*** Task input Section Begins ***

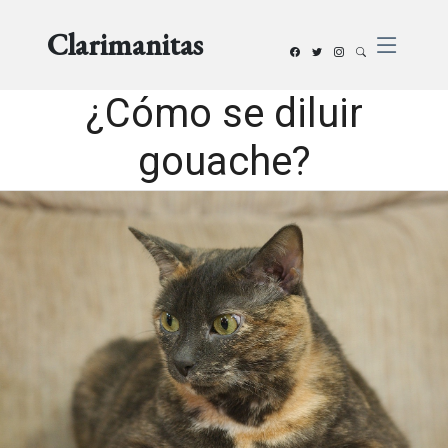
Clarimanitas
¿Cómo se diluir
gouache?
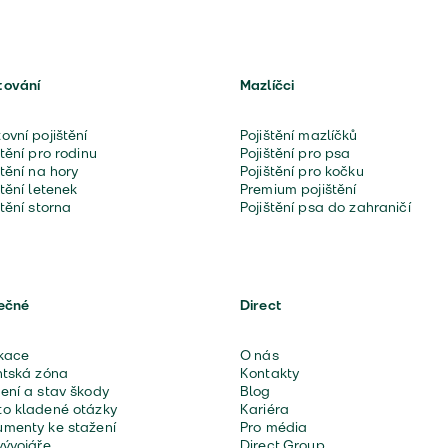
tování
Mazlíčci
ovní pojištění
Pojištění mazlíčků
štění pro rodinu
Pojištění pro psa
štění na hory
Pojištění pro kočku
štění letenek
Premium pojištění
štění storna
Pojištění psa do zahraničí
ečné
Direct
kace
O nás
ntská zóna
Kontakty
ení a stav škody
Blog
o kladené otázky
Kariéra
menty ke stažení
Pro média
vývojáře
Direct Group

*** Task input Section Ends ***

Instruction | Reproduce every line of text from the records above without any change, and leave the pictures out of your answer.

Result |
Clarimanitas
¿Cómo se diluir
gouache?
tování
Mazlíčci
ovní pojištění
Pojištění mazlíčků
štění pro rodinu
Pojištění pro psa
štění na hory
Pojištění pro kočku
štění letenek
Premium pojištění
štění storna
Pojištění psa do zahraničí
ečné
Direct
kace
O nás
ntská zóna
Kontakty
ení a stav škody
Blog
o kladené otázky
Kariéra
menty ke stažení
Pro média
vývojáře
Direct Group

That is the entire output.